The main point of this course is to not be able to do everything that git offers, but instead to use several simple logical workflows. List the workflows in this section. (for now they are in goals above)

Course Outline

  • About version control
    • Problems without version control
    • some of these comics, lost revisions, etc. Discussion of snapshotting cloud services and so on, why a proper VCS is still better.
    • Introduce some of the fundamental software development graph models: simple (history advances linerarly), forks (history diverges), development lines (branches eventually merged). Not to teach how this works, but to get an intuition about the graphs you will be seeing later.
      • Why git is better than other VCSs for some of these development models (so why it's become popular).
      • Branches in someone else's repo.
  • About git
    • Git is by far most popular VCS now, but it was never made for normal people
    • The idea was "better UIs would come later", but guess what: we are still teaching the old way from command line.
    • We call this course "git for normal people". It's not insulting to you, it's insulting to git. The "default" way of working really is not designed for people who just want to get something done simply, and front-loads learning on new contributors.
  • Git archaeology using github/gitlab (mainly based on CodeRefinery course, but start using web GUIs only.)
    • First, a note that git != github/gitlab, but they are nice interfaces. same features as command line, but command line much more powerful.
    • This section is taught using existing projects found on github and/or gitlabs.
    • Example exercises:
      • View old commits. When was it first started? What code existing on 1.feb.2017?
      • Get version of file on that day.
      • go dig through history of existing project, find old versions, git blame, etc
      • Your non-git using colleague just reports "the function global_efficiency in networkx doesn't work anymore, it is doing something different". You know networkx is on github.
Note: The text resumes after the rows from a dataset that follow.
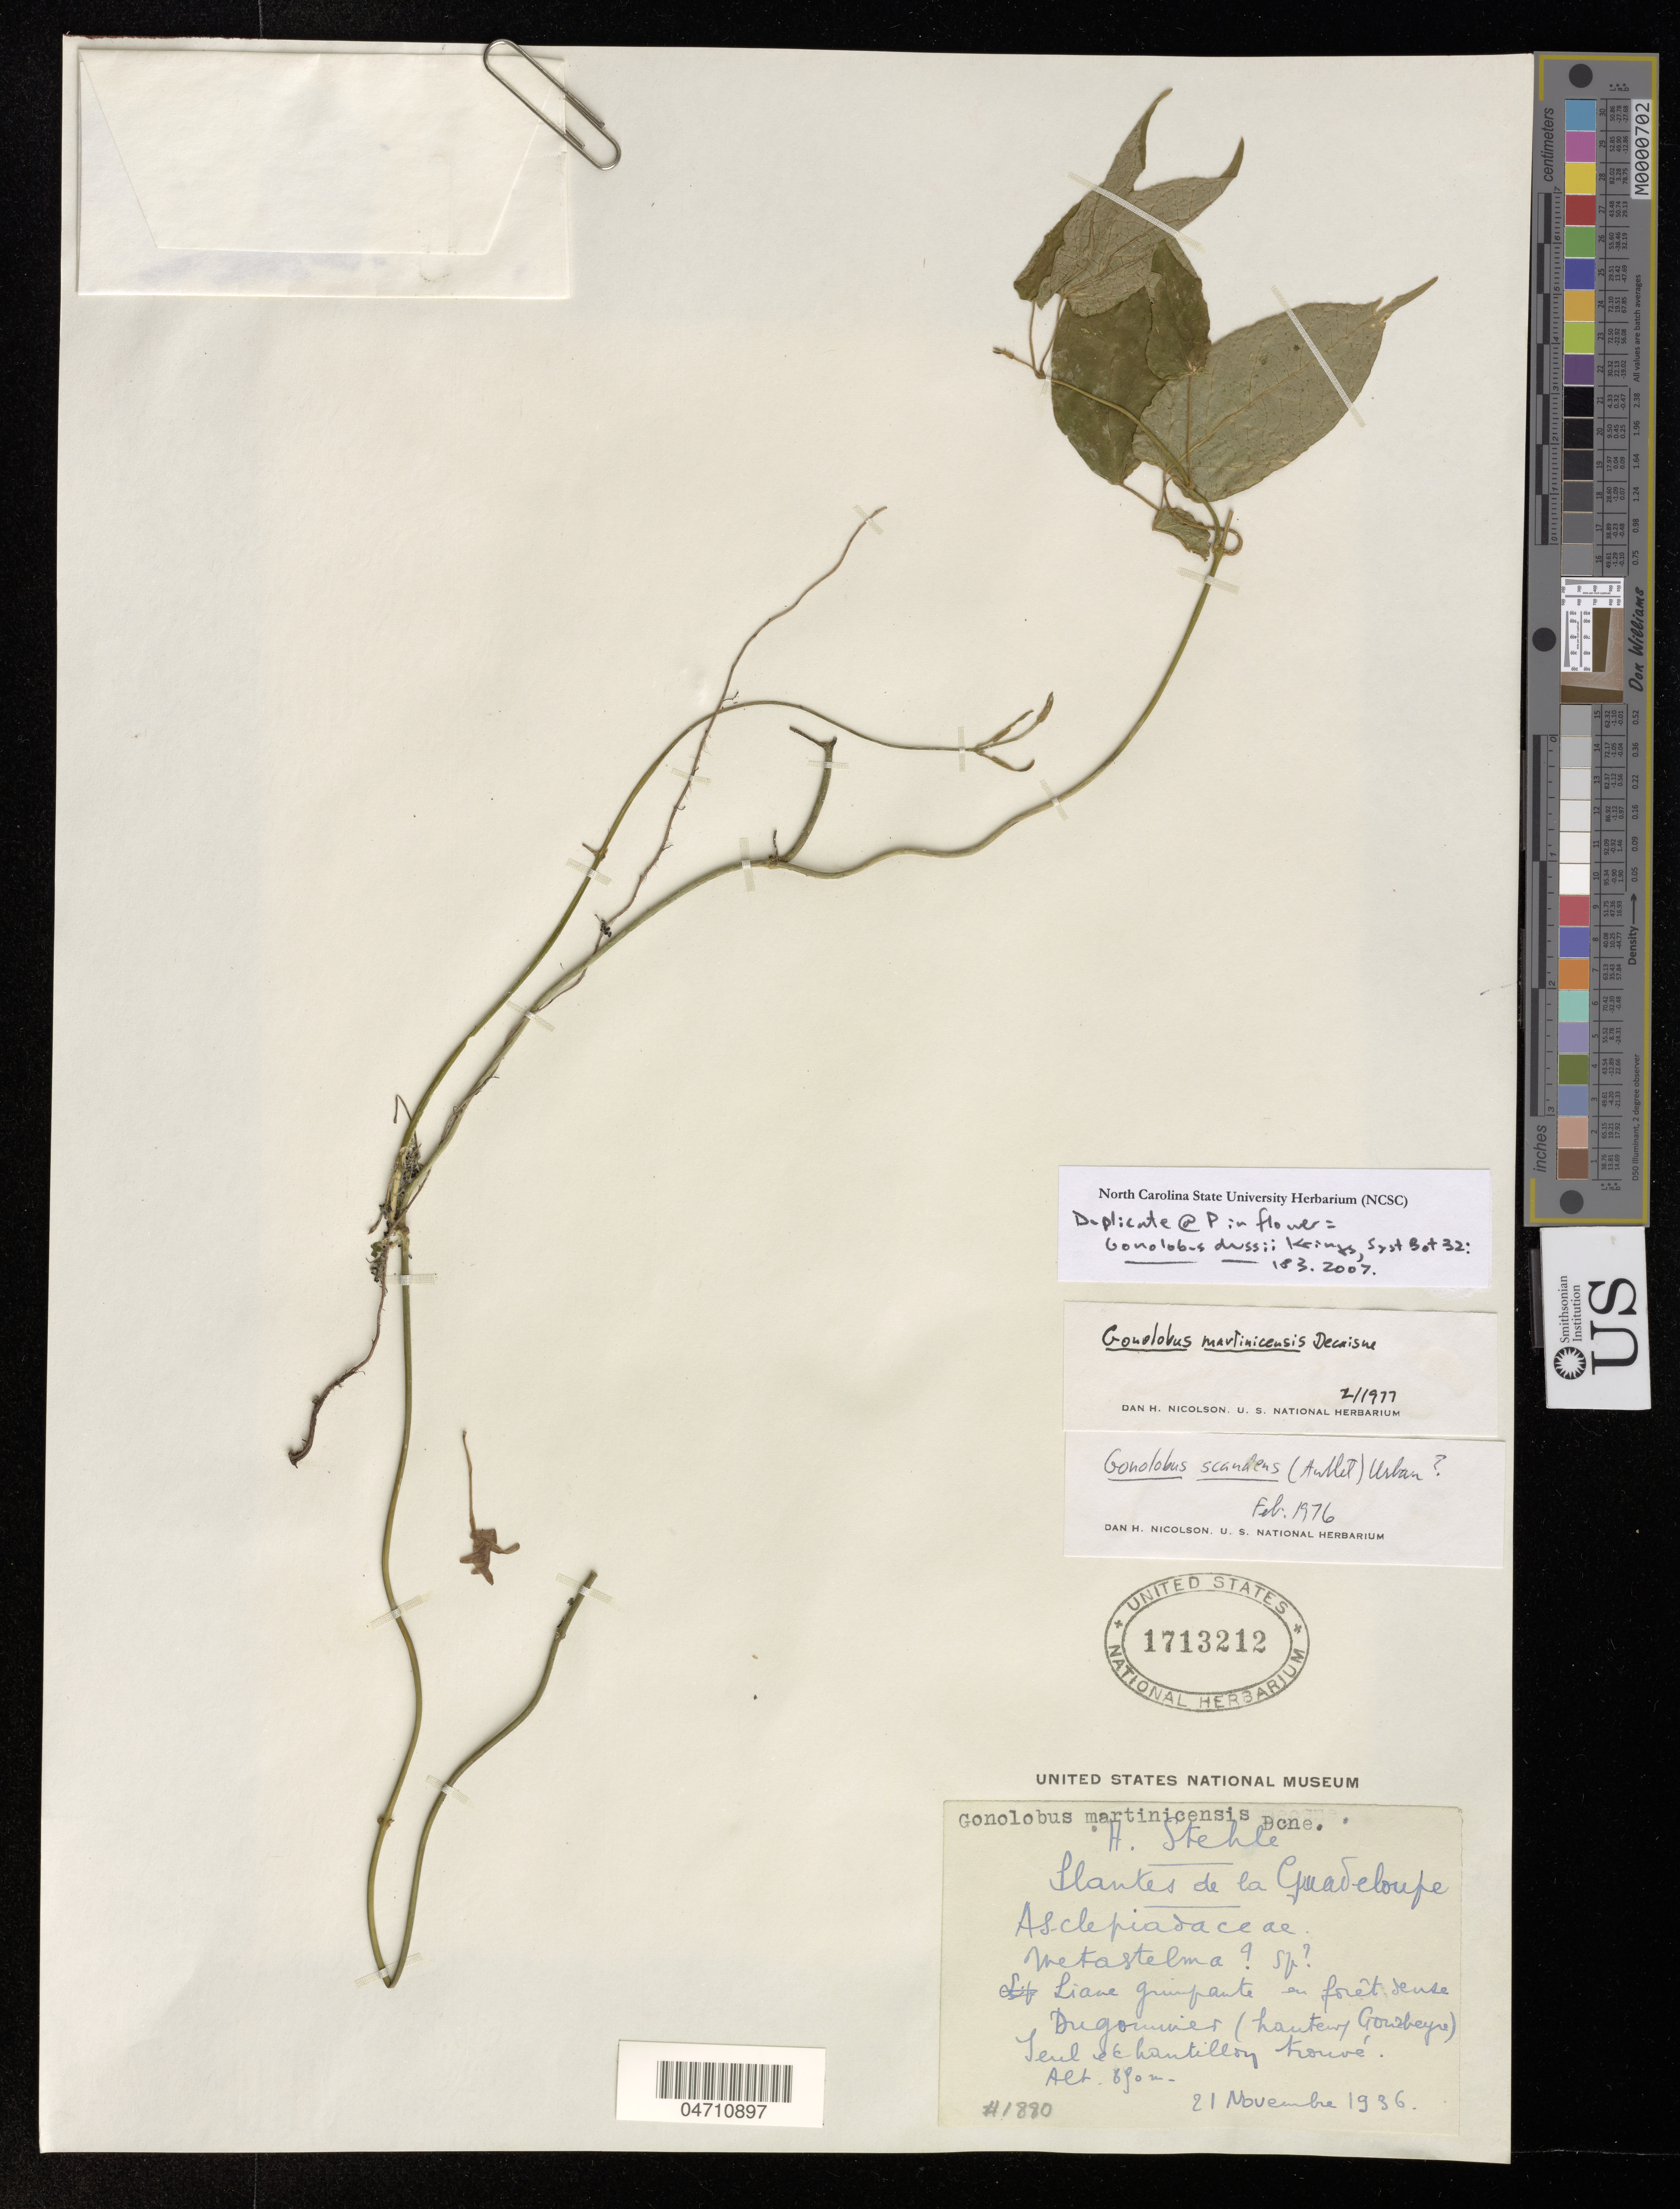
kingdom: Plantae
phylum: Tracheophyta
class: Magnoliopsida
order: Gentianales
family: Apocynaceae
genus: Gonolobus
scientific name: Gonolobus dussii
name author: Krings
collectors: H. Stehlé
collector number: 1880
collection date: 1936-11-21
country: France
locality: Guadeloupe.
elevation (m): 890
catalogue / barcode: US 1713212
Was this function changed recently (in 2016)? Who changed it and why? What are the first versions of the change?
  • Git edits using github/gitlab
    • Exercise: create a project, make some commits (guacamole recipe)
    • Exercise
      • Explain forks and pull requests. Not anyone can commit to a project, but anyone can fork with no risk and make changes. Pull requests = "I want to send something back", which is also a low-barrier process.
      • Pair exercise: Create fork, patch, and pull request.
  • Local usage using GUIs and and little bit about command lines.
    • Standard git configuration: user.name and user.email configuration, and our other important aliases like git graph (things you always copy and paste, don't need to understand what these mean).
    • Making git repositories and linking to github/gitlab (TODO: many ways to create a repository and link it to the repo. Settle on the minimum set that works in all cases and use them.)
    • Committing locally and pushing
    • Always pull before working, always push as soon as possible (yes, this is simplistic but is best way to prevent conflicts at the expense of sometimes breaking master, which is OK for now).
  • Command line use
    • init, add, commit, push, pull, remote add, remote set-url.
  • Advanced use
    • Solving conflicts? Come up with the simplest possible conflict resolution strategy, which might be "reset to master and try again".
    • Things that you'll learn next. Give some motivation to advance to the next level. (solving conflicts better, not breaking master, working on branches, staging, rebasing) (basically incrementally better practices than the simple method recommended above). How much to teach now? Probably not much, save it for medium level course.
    • Demo of meld?
    • The answer is "Can I do X with git?" is always yes, if you know enough. So don't be shy about trying things.

Cheatsheet

We should have a "git for normal people" cheatsheet to go along with this. It can have both command line and github/gitlab ways of doing things, if possible, and focus on our two workflows. Does anyone know of a good git cheatsheet already?